Mugabe must clarify precious diamond income plundering :
ZIMBABWE President Robert Mugabe’s claim a week ago that $15 billion was plundered from diamond revenue by mining companies made for interesting reading. Initially there was a muted response to the claims, but now a lot of dust has been raised and the people of Zimbabwe are now demanding accountability.
$15 billion is a ton of money and it could have gone a long way in removing Zimbabwe from its economic crisis and Zimbabweans have every right to shout blue murder.
However, while we demand accountability and transparency, there is need to interrogate Mugabe’s claims and not take them at face value.
Nigerian adage says when a leopard wants to eat its young ones, it first accuses them of possessing a scent reminiscent of goats and we fear Mugabe’s statement was meant to legitimise the closure of the Chiadzwa diamond fields and shut the diamond organizations down.
While we will not take the side of the diamond mining companies, the timing of the accusations is also interesting.
If Mugabe and his government were sincere that such an amount of money had been looted, then they would have acted long back rather than first try to consolidate the nine companies into one and when that had failed, force them to shutdown.
Mines and Mining Development minister Walter Chidakwa must explain why he wanted the nine companies to consolidate into one if they were stealing so much money from Zimbabweans.
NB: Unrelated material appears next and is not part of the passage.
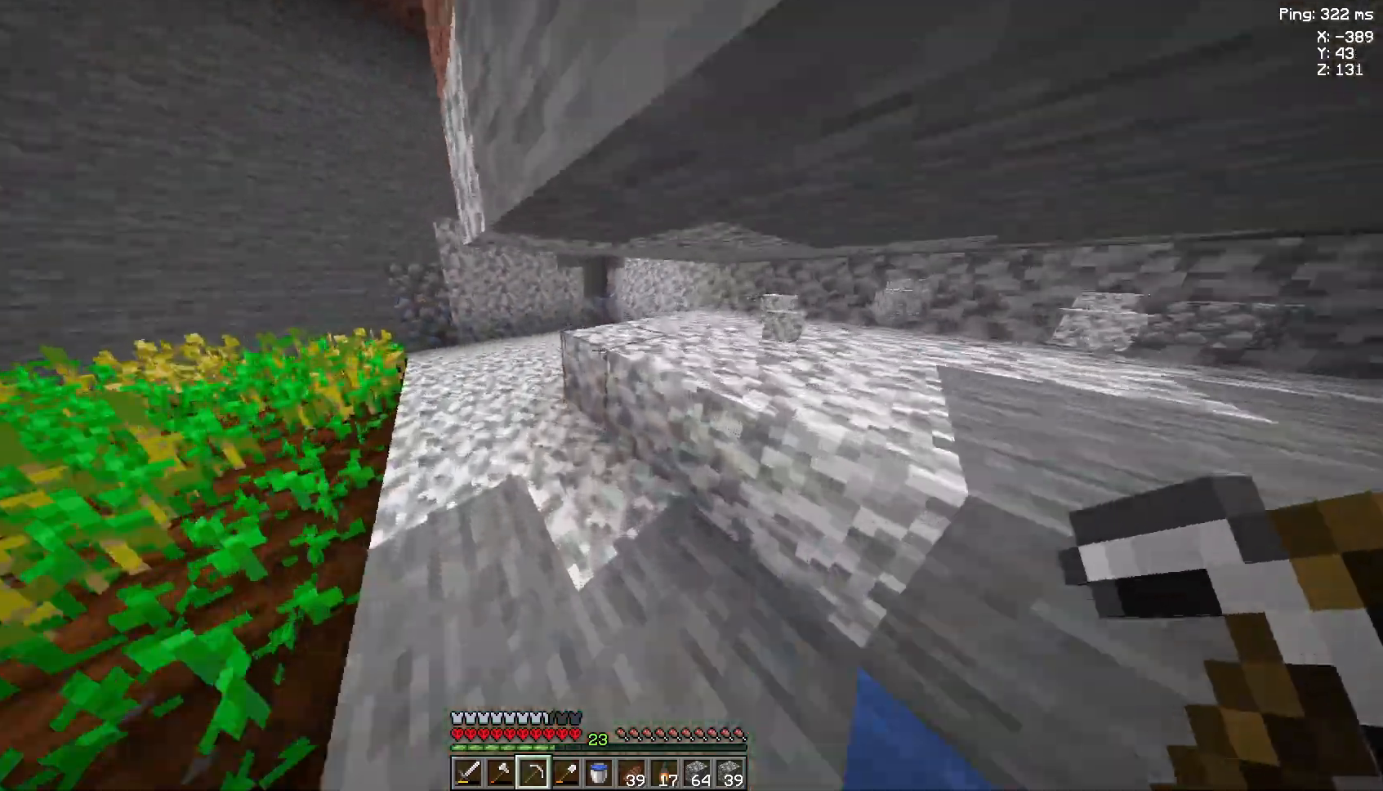
{"keys": ["w"], "mouse": [], "events": []}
The logical thing to do would have been to ensure that these companies were prosecuted and their operations shut.
However, the way Mugabe and Chidakwa have gone about it will instead raise more questions than answers, because this is high level corruption and these miners should not have been given a second chance.
Mugabe’s statement had the effect of condemning the diamond mining companies in the court of public opinion and somehow absolving his government from the alleged looting.
The statements also call for more scrutiny considering that the Zimbabwe Mining Development Corporation (ZMDC) owns a 50% stake in all the diamond mining companies and questions must be asked on where they were when all this money was being looted.
Mugabe’s statements were meant to generate outrage against the diamond mining companies, but this has boomeranged spectacularly and now Zimbabweans need answers from the President, ZMDC and all the ministers on how they could turn a blind eye to looting of such an unprecedented scale.
To put into perspective the money that Mugabe claims was looted, Zimbabwe’s budget is just over $3 billion and $15 billion would have been enough to finance the country for four years, yet the President had to wait until his birthday interview to make such startling allegations.
This raises the apparition that, if for sure these organizations had plundered so much, they had the gift and the insurance of the legislature.
At the point when previous Finance clergyman Tendai Biti raised assertions that precious stone cash was not advancing toward Treasury, he was blamed for lying and political rent looking for conduct. After three years he has been vindicated, however at what expense to the legislature?
The administration’s hands are not clean and Mugabe must make a move instead of simply accusing the mining organizations that now resemble the advantageous fall folks.